Cardiovascular Benefits - These cardio benefits have been demonstrated in research studies on grapes and grape components - they help regulate blood pressure, including blood pressure reduction if high. - help regulate total cholesterol, including total cholesterol reduction if high. - they reduce LDL cholesterol levels. - reduce LDL oxidation. - reduce levels of reactive oxygen molecules in the blood. - reduce likelihood of cell adhesion to the blood vessel walls. - provide less clumping together of platelet cells, when inappropriate. - enhance release of nitric oxide form endothelial cells lining the blood vessel walls in situations where vasodilation is needed. - help regulate inflammatory in the blood. - increases the levels of glutathione in the blood.

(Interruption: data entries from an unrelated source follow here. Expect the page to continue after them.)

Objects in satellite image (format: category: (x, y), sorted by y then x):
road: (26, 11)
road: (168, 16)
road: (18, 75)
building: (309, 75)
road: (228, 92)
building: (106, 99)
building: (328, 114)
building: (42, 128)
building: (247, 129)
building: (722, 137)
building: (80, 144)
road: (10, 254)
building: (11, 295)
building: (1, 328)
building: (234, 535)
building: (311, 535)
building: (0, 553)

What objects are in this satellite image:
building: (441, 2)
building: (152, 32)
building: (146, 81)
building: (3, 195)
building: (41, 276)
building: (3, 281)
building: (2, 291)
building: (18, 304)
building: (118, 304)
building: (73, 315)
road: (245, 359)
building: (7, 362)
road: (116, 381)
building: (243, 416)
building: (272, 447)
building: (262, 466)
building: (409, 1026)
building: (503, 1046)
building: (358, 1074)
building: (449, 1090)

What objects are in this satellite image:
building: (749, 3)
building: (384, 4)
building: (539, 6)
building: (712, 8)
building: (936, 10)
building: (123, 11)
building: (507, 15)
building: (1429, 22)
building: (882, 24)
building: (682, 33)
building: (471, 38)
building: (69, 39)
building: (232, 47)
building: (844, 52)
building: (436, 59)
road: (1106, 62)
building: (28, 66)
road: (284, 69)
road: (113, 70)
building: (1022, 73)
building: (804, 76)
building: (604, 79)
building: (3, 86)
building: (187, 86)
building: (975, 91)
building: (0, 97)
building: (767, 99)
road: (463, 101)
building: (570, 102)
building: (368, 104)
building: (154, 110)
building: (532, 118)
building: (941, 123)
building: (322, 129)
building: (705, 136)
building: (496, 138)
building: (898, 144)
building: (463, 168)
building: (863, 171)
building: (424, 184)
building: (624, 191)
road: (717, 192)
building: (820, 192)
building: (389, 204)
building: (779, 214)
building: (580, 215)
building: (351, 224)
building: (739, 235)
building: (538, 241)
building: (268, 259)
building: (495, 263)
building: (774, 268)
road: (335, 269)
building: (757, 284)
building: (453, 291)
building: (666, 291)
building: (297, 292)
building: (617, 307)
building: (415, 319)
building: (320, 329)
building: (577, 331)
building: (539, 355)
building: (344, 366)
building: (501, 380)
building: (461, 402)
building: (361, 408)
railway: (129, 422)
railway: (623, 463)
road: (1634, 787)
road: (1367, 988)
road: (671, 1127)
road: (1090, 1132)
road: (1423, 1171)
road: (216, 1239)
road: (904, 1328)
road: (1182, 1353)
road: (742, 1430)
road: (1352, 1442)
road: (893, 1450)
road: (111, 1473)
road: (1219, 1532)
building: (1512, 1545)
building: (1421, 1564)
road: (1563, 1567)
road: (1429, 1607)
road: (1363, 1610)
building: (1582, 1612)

Blood Sugar Benefits - In terms of blood sugar regulation, not all fruits are created equal.  Watermelon for example has a relatively high glycemic index value in the range of 70-75 and is not considered to be a food that can be freely eaten by persons having difficulty with blood sugar balance.  Grapes, on the other hand, have long been classified as a low glycemic index food with GI values ranging between 43-53.  In the case of grapes, recent studies have shown that the low GI value of grapes is a good indicator of this fruit's blood sugar benefits.  Studies have now connected grape intake to better blood sugar balance, better insulin regulation, and increased insulin sensitivity.  It is suspected that the strong phytonutrient content of grapes plays a key role in providing these sugar-related benefits.